Dizia Boris Pasternak, que conviveu com Maiakovski nos seus tempos de grande boémia moscovita logo após a revolução de 1917, que havia tantas versões da vida do poeta quanto havia de russos. Provavelmente até poderá ter um fundo de verdade, salve o evidente exagero e ironia, mas talvez instigada pelo próprio Maiakovski muito pouco atreito a divulgar traços da sua vida privada, mesmo depois de se tornar uma lenda viva até à sua morte e que esta se tenha igualmente transformado numa questão política por gerações.
Não deixa de ser interessante verificar que um livro comprado à pressa numa livraria de aeroporto, de um «jovem» autor desconhecido e que continuará a sê-lo porque não me seduziu, se tenha focado na vida de Maiakovski, um futurista revolucionário de quem nunca me separei nos anos setenta e de que guardo os seus livros de poemas até hoje.
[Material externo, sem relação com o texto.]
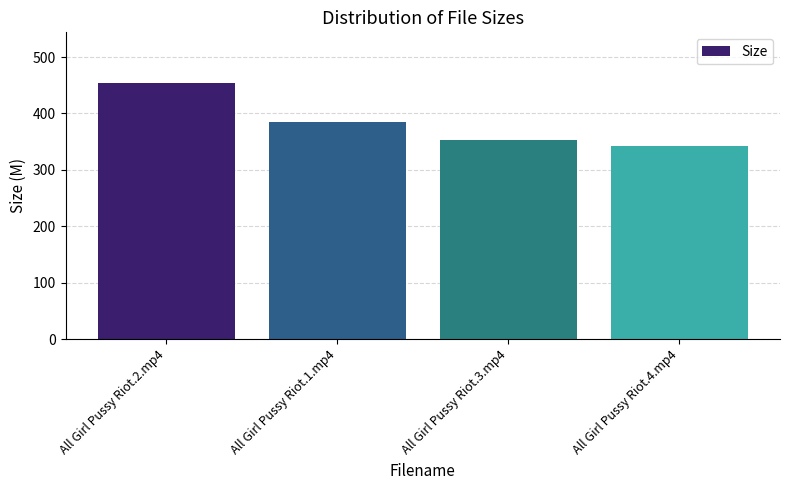

True or false: the data shows 793.7 at All Girl Pussy Riot.2.mp4.

False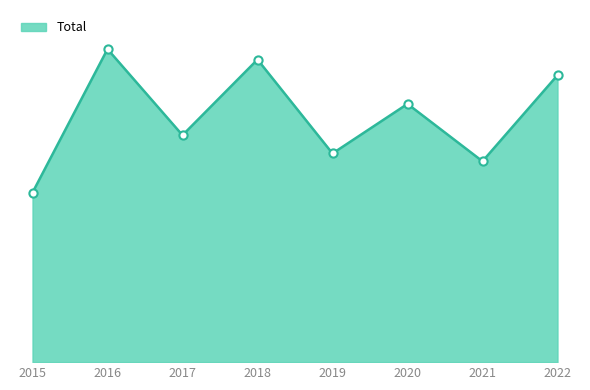

Between 2018 and 2021, which is larger?

2018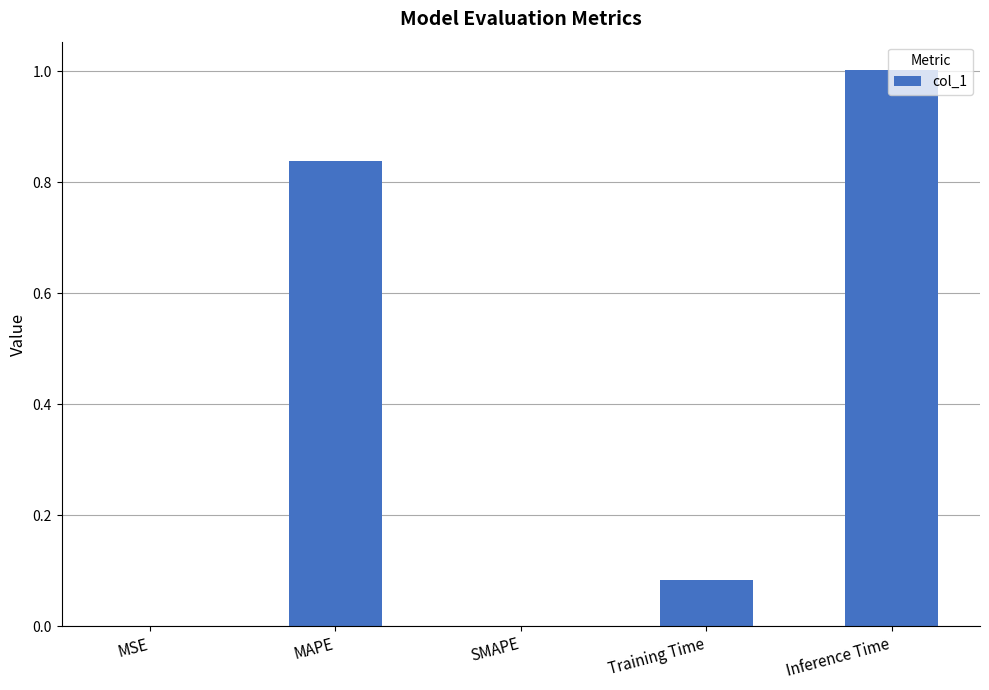

Is it true that the value at Training Time is 0.0?

False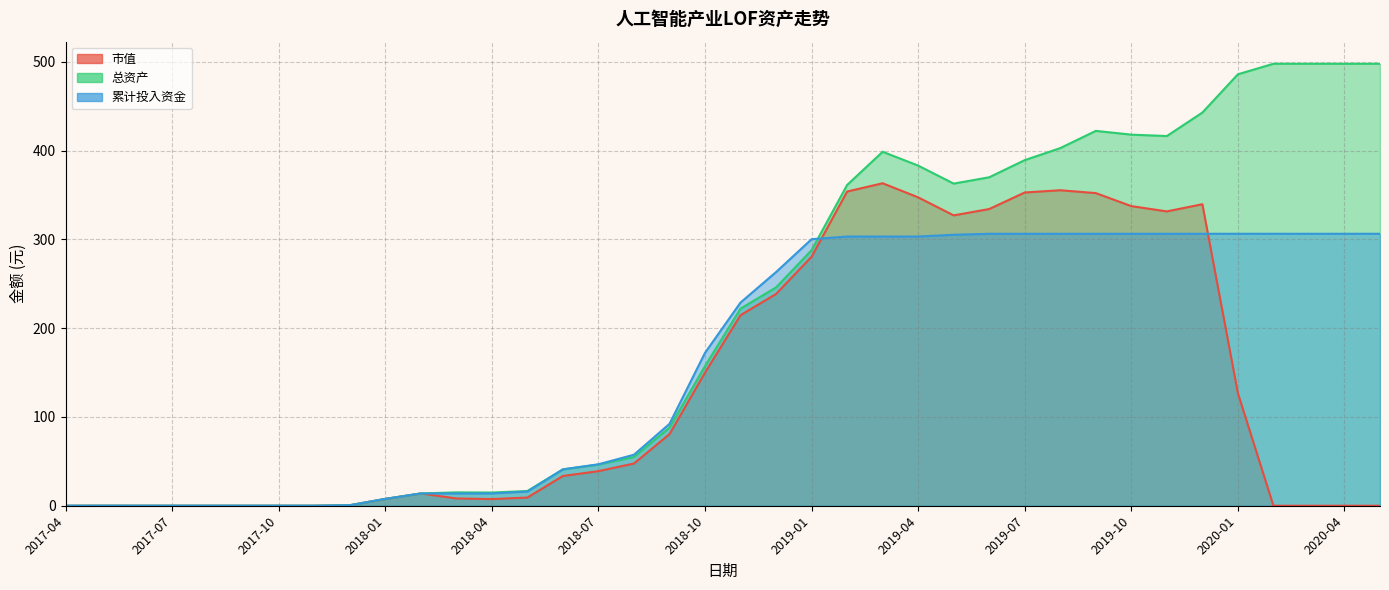

What is the label of the 36th point from the right?

2017-06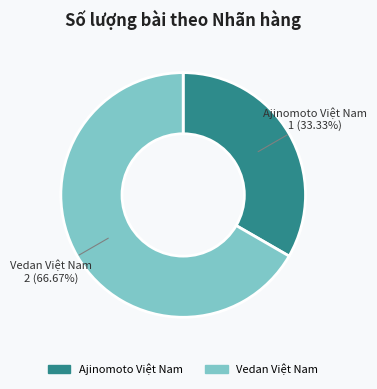

To the nearest percent, what portion does Vedan Việt Nam represent?

67%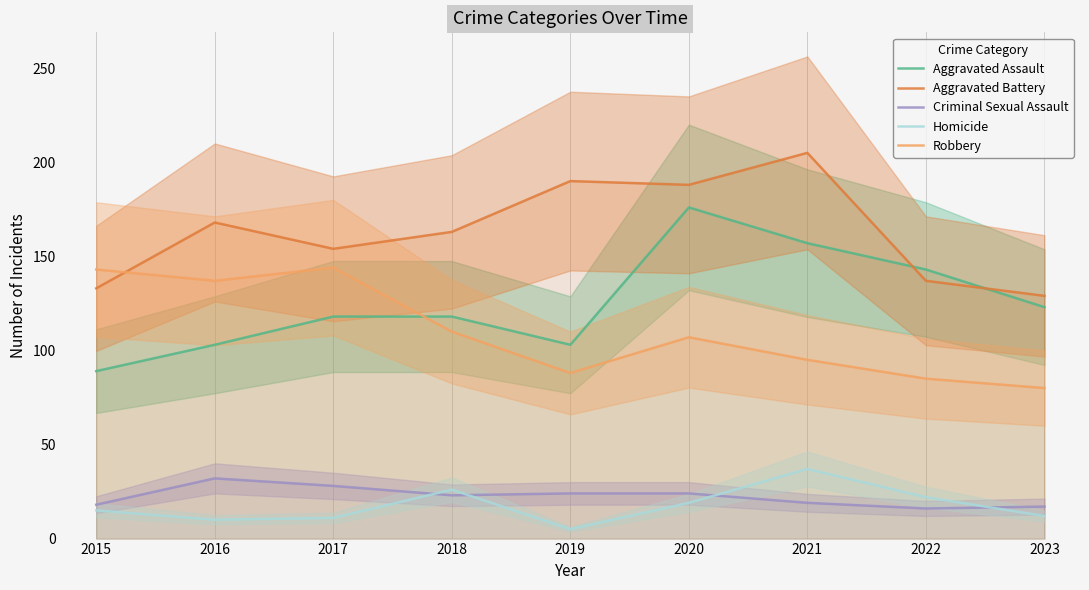

How many data points in Aggravated Assault are above 118?

4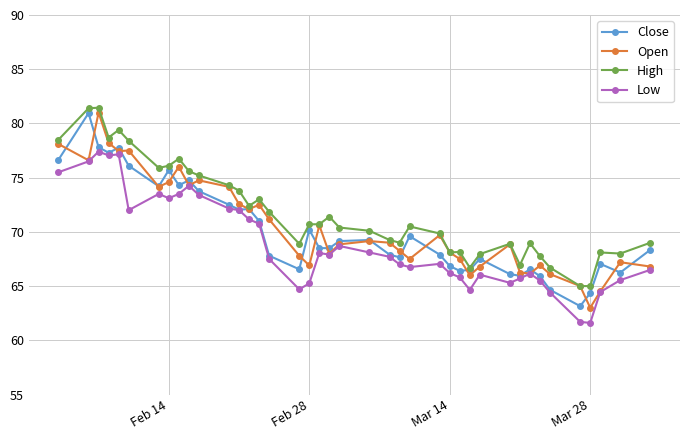

What is the minimum value shown in the chart?

61.6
A vida deste poeta daria sempre pano para mangas e assim se meteu à obra o autor do livro, não sem algumas contrariedades evidentes: não me parece que o manifesto futurista italiano de Marinetti, afirmando que um automóvel «era mais belo que a Vitória de Samotrácia», tenha ver com o futurismo russo, claramente construtivista e socialista, ou sequer que tenha havido contactos entre eles, mas enfim... igualmente para a vertente antimilitarista e antiguerra do futurismo russo bem diferente do do italiano que via no combate fascista um renascer do culto guerreiro. Nos antípodas políticos dos russos, bem-entendido. Mas a honestidade do autor está a salvo: ele avisa-nos, em nota inicial, que tudo é fruto da sua imaginação, embora no final seja publicada uma bibliografia utilizada na «pesquisa». Ficamos confusos, mas como é coisa para duas horas de leitura, siga viagem!
A receita é simples e é seguida por múltiplos «novos» autores: juntam-se dados biográficos a rodos, aumentam-se dados picarescos, inventam-se outros, deduz-se sem entraves, desde que seja referido o carácter ditatorial e sangrento de uma revolução que levou à potencial loucura de Maiakovski, já possuído por uma aura depressiva e até anti-social desde a infância; e que se reflectiu, logicamente, na posterior purga silenciosa exercida por Estaline e pelos bolcheviques que só o esconjuraram porque Lenine já teria apontado esse caminho aos futuristas russos - prisão, suicídio, assassínio, esquecimento e, se tivessem sorte, exílio. O resto é o costume para vender: sangue revolucionário aos borbotões, prisões arbitrárias em catadupa, sexo livre imposto pelos comunistas como forma de destruir a família burguesa, amores incompreendidos e um título (não esquecer o título chamativo) que aponta para vícios «secretos» nunca antes divulgados.
É o que está a dar na literatura aeroportuária.